▶ **Problem statement**
In the records below, swap "Challenge Name" for "Task Name" wherever it occurs and leave everything else unchanged.

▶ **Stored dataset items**
********

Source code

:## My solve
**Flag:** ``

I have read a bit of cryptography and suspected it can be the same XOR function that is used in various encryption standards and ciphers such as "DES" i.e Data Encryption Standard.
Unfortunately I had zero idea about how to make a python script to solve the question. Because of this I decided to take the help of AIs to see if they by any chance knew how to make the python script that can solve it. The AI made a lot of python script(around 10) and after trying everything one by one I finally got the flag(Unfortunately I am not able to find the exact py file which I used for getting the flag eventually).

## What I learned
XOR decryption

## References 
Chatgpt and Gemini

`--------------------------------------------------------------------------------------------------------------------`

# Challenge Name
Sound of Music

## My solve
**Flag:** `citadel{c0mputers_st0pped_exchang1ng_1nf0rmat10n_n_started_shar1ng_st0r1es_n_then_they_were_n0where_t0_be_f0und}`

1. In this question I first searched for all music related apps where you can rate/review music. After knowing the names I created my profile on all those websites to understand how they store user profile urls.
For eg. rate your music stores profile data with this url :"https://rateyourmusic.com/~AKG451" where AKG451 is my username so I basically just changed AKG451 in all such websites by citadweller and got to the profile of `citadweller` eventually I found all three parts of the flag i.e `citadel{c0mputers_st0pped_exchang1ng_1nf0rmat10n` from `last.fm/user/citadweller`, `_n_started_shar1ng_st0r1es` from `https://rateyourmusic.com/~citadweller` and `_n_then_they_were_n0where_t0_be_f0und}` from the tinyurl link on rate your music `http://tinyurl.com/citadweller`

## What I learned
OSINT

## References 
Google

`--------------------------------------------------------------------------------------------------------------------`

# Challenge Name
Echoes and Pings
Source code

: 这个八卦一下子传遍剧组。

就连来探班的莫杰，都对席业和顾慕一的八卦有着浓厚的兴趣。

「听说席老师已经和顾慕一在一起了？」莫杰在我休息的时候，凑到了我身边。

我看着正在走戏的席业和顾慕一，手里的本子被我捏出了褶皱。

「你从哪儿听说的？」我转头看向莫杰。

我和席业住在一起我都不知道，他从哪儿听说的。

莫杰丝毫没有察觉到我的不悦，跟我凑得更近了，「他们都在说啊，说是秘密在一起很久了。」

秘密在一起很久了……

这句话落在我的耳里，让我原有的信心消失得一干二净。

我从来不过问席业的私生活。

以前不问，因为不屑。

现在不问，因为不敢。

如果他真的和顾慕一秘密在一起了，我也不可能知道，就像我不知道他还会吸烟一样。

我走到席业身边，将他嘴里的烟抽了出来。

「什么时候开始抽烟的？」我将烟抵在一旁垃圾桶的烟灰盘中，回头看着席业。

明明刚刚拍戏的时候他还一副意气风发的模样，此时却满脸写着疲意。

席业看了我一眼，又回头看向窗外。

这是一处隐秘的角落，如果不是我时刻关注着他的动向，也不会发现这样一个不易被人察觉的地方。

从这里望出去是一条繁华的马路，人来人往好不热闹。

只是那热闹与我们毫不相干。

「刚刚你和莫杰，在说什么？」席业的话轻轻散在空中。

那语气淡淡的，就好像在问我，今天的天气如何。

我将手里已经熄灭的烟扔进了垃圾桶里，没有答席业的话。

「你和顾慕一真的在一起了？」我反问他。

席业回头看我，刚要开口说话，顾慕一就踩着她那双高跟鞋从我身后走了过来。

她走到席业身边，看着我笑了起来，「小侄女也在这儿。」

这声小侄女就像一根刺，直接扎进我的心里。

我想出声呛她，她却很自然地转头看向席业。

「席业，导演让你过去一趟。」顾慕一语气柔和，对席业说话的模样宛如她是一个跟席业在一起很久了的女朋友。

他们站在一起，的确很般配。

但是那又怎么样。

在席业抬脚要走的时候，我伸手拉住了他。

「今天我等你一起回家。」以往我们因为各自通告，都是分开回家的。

********

▶ **Exercise answer**
Source code

:## My solve
**Flag:** ``

I have read a bit of cryptography and suspected it can be the same XOR function that is used in various encryption standards and ciphers such as "DES" i.e Data Encryption Standard.
Unfortunately I had zero idea about how to make a python script to solve the question. Because of this I decided to take the help of AIs to see if they by any chance knew how to make the python script that can solve it. The AI made a lot of python script(around 10) and after trying everything one by one I finally got the flag(Unfortunately I am not able to find the exact py file which I used for getting the flag eventually).

## What I learned
XOR decryption

## References 
Chatgpt and Gemini

`--------------------------------------------------------------------------------------------------------------------`

# Task Name
Sound of Music

## My solve
**Flag:** `citadel{c0mputers_st0pped_exchang1ng_1nf0rmat10n_n_started_shar1ng_st0r1es_n_then_they_were_n0where_t0_be_f0und}`

1. In this question I first searched for all music related apps where you can rate/review music. After knowing the names I created my profile on all those websites to understand how they store user profile urls.
For eg. rate your music stores profile data with this url :"https://rateyourmusic.com/~AKG451" where AKG451 is my username so I basically just changed AKG451 in all such websites by citadweller and got to the profile of `citadweller` eventually I found all three parts of the flag i.e `citadel{c0mputers_st0pped_exchang1ng_1nf0rmat10n` from `last.fm/user/citadweller`, `_n_started_shar1ng_st0r1es` from `https://rateyourmusic.com/~citadweller` and `_n_then_they_were_n0where_t0_be_f0und}` from the tinyurl link on rate your music `http://tinyurl.com/citadweller`

## What I learned
OSINT

## References 
Google

`--------------------------------------------------------------------------------------------------------------------`

# Task Name
Echoes and Pings
Source code

: 这个八卦一下子传遍剧组。

就连来探班的莫杰，都对席业和顾慕一的八卦有着浓厚的兴趣。

「听说席老师已经和顾慕一在一起了？」莫杰在我休息的时候，凑到了我身边。

我看着正在走戏的席业和顾慕一，手里的本子被我捏出了褶皱。

「你从哪儿听说的？」我转头看向莫杰。

我和席业住在一起我都不知道，他从哪儿听说的。

莫杰丝毫没有察觉到我的不悦，跟我凑得更近了，「他们都在说啊，说是秘密在一起很久了。」

秘密在一起很久了……

这句话落在我的耳里，让我原有的信心消失得一干二净。

我从来不过问席业的私生活。

以前不问，因为不屑。

现在不问，因为不敢。

如果他真的和顾慕一秘密在一起了，我也不可能知道，就像我不知道他还会吸烟一样。

我走到席业身边，将他嘴里的烟抽了出来。

「什么时候开始抽烟的？」我将烟抵在一旁垃圾桶的烟灰盘中，回头看着席业。

明明刚刚拍戏的时候他还一副意气风发的模样，此时却满脸写着疲意。

席业看了我一眼，又回头看向窗外。

这是一处隐秘的角落，如果不是我时刻关注着他的动向，也不会发现这样一个不易被人察觉的地方。

从这里望出去是一条繁华的马路，人来人往好不热闹。

只是那热闹与我们毫不相干。

「刚刚你和莫杰，在说什么？」席业的话轻轻散在空中。

那语气淡淡的，就好像在问我，今天的天气如何。

我将手里已经熄灭的烟扔进了垃圾桶里，没有答席业的话。

「你和顾慕一真的在一起了？」我反问他。

席业回头看我，刚要开口说话，顾慕一就踩着她那双高跟鞋从我身后走了过来。

她走到席业身边，看着我笑了起来，「小侄女也在这儿。」

这声小侄女就像一根刺，直接扎进我的心里。

我想出声呛她，她却很自然地转头看向席业。

「席业，导演让你过去一趟。」顾慕一语气柔和，对席业说话的模样宛如她是一个跟席业在一起很久了的女朋友。

他们站在一起，的确很般配。

但是那又怎么样。

在席业抬脚要走的时候，我伸手拉住了他。

「今天我等你一起回家。」以往我们因为各自通告，都是分开回家的。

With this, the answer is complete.